_ACTIVITY_. Below is a mailing-list thread about using NVMe drives as the failure domain. Write out, word for word, the stretch from "For EC 8+2 you" through "for client io).".

_PAGE EXTRACT_.
----
Re: Failure Domain = NVMe?

Christian Wuerdig <christian.wuerdig@xxxxxxxxx> · Fri, 12 Mar 2021 07:28:19 +1300

For EC 8+2 you can get away with 5 hosts by ensuring each host gets 2
shards similar to this:
https://ceph.io/planet/erasure-code-on-small-clusters/
If a host dies/goes down you can still recover all data (although at that
stage your cluster is no longer available for client io).
You shouldn't just consider failure but also maintenance scenarios which
will require a node to offline for some time. In particular a ceph upgrades
can take some time - especially if something goes wrong. You have no
breathing room left at that stage and your cluster will be dead until all
nodes are up again

On Fri, 12 Mar 2021 at 02:03, Dave Hall <kdhall@xxxxxxxxxxxxxx> wrote:

> Istvan,
>
> I agree that there is always risk with failure-domain < node, especially
> with EC pools.  We are accepting this risk to lower the financial barrier
> to entry.
>
> In our minds, we have good power protection and new hardware, so the
> greatest immediate risks for our smaller cluster (approaching 6 OSD nodes
> and 48 HDDs) are NVMe write exhaustion and HDD failures.   Since we have
> multiple OSDs sharing a single NVMe device it occurs to me that we might
> want to get Ceph to 'map' against that.  In a way, NVMe devices are our
> 'nodes' at the current size of our cluster.
>
> -Dave
>
> --
> Dave Hall
> Binghamton University
>
> On Wed, Mar 10, 2021 at 10:41 PM Szabo, Istvan (Agoda) <
> Istvan.Szabo@xxxxxxxxx> wrote:
>
> > Don't forget if you have server failure you might loose many objects. If
> > the failure domain is osd, it means let's say you have 12 drives in each
> > server, 8+2 EC in an unlucky situation can be located in 1 server also.
> >
> > Istvan Szabo
> > Senior Infrastructure Engineer
> > ---------------------------------------------------
> > Agoda Services Co., Ltd.
> > e: istvan.szabo@xxxxxxxxx
> > ---------------------------------------------------
> >
> > -----Original Message-----
> > From: Dave Hall <kdhall@xxxxxxxxxxxxxx>
> > Sent: Wednesday, March 10, 2021 11:42 PM
> > To: ceph-users <ceph-users@xxxxxxx>
> > Subject:  Failure Domain = NVMe?
> >
> > Email received from outside the company. If in doubt don't click links
> nor
> > open attachments!
> > ________________________________
> >
> > Hello,
> >
> > In some documentation I was reading last night about laying out OSDs, it
> > was suggested that if more that one OSD uses the same NVMe drive, the
> > failure-domain should probably be set to node. However, for a small
> cluster
> > the inclination is to use EC-pools and failure-domain = OSD.
----
_AVAILABLE DATA_.
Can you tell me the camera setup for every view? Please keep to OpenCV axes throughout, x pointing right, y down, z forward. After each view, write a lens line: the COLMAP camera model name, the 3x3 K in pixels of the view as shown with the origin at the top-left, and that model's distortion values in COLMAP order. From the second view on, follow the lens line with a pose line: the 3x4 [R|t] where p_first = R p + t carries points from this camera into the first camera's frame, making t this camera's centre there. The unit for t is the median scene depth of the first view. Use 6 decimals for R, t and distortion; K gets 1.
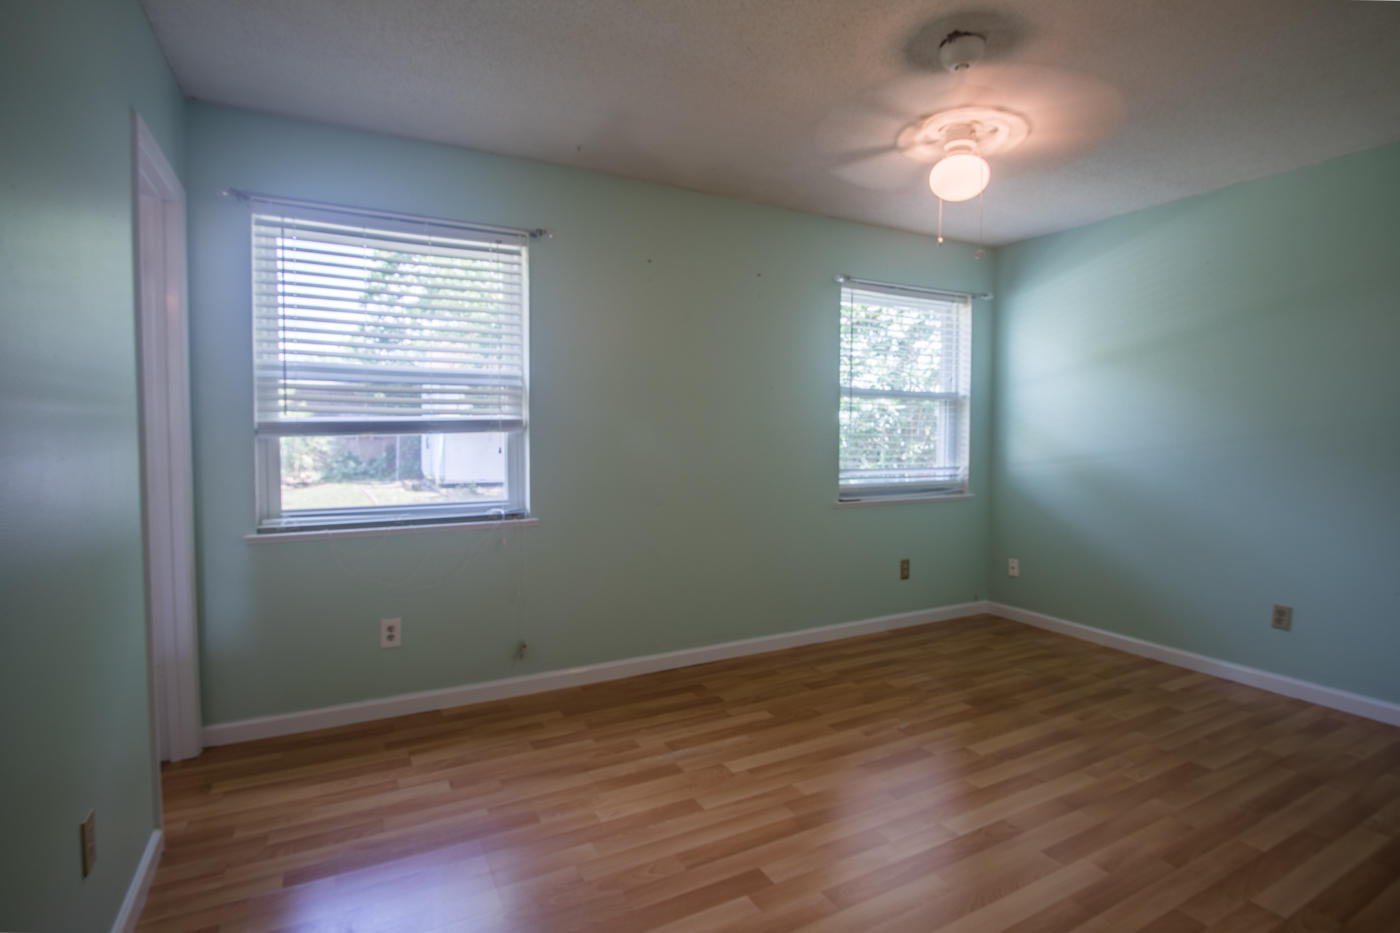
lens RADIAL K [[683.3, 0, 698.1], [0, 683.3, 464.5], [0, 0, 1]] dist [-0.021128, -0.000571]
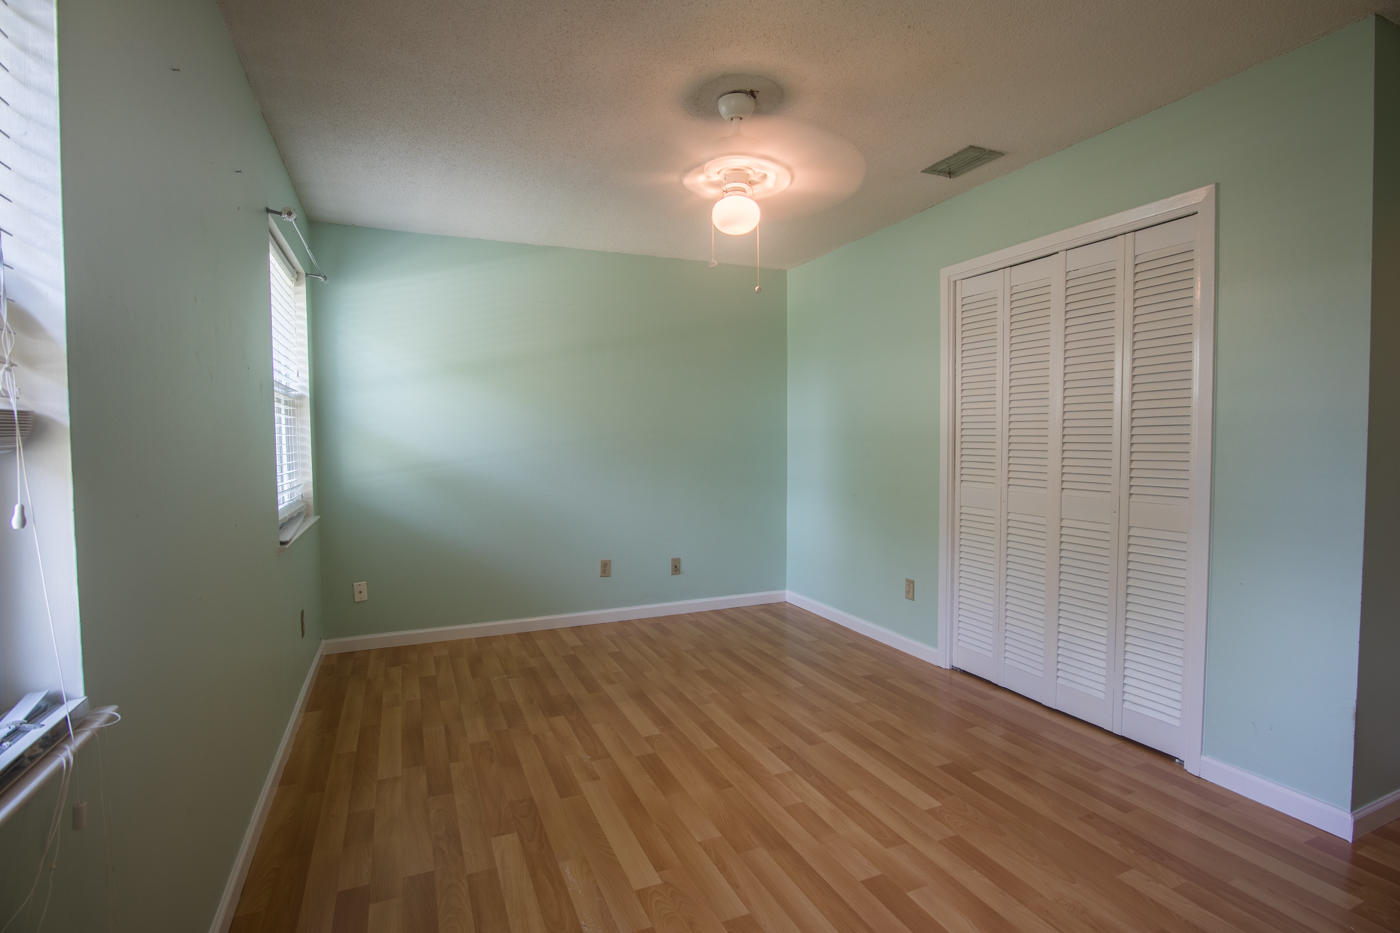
----
_TASK RESULT_.
For EC 8+2 you can get away with 5 hosts by ensuring each host gets 2
shards similar to this:
https://ceph.io/planet/erasure-code-on-small-clusters/
If a host dies/goes down you can still recover all data (although at that
stage your cluster is no longer available for client io).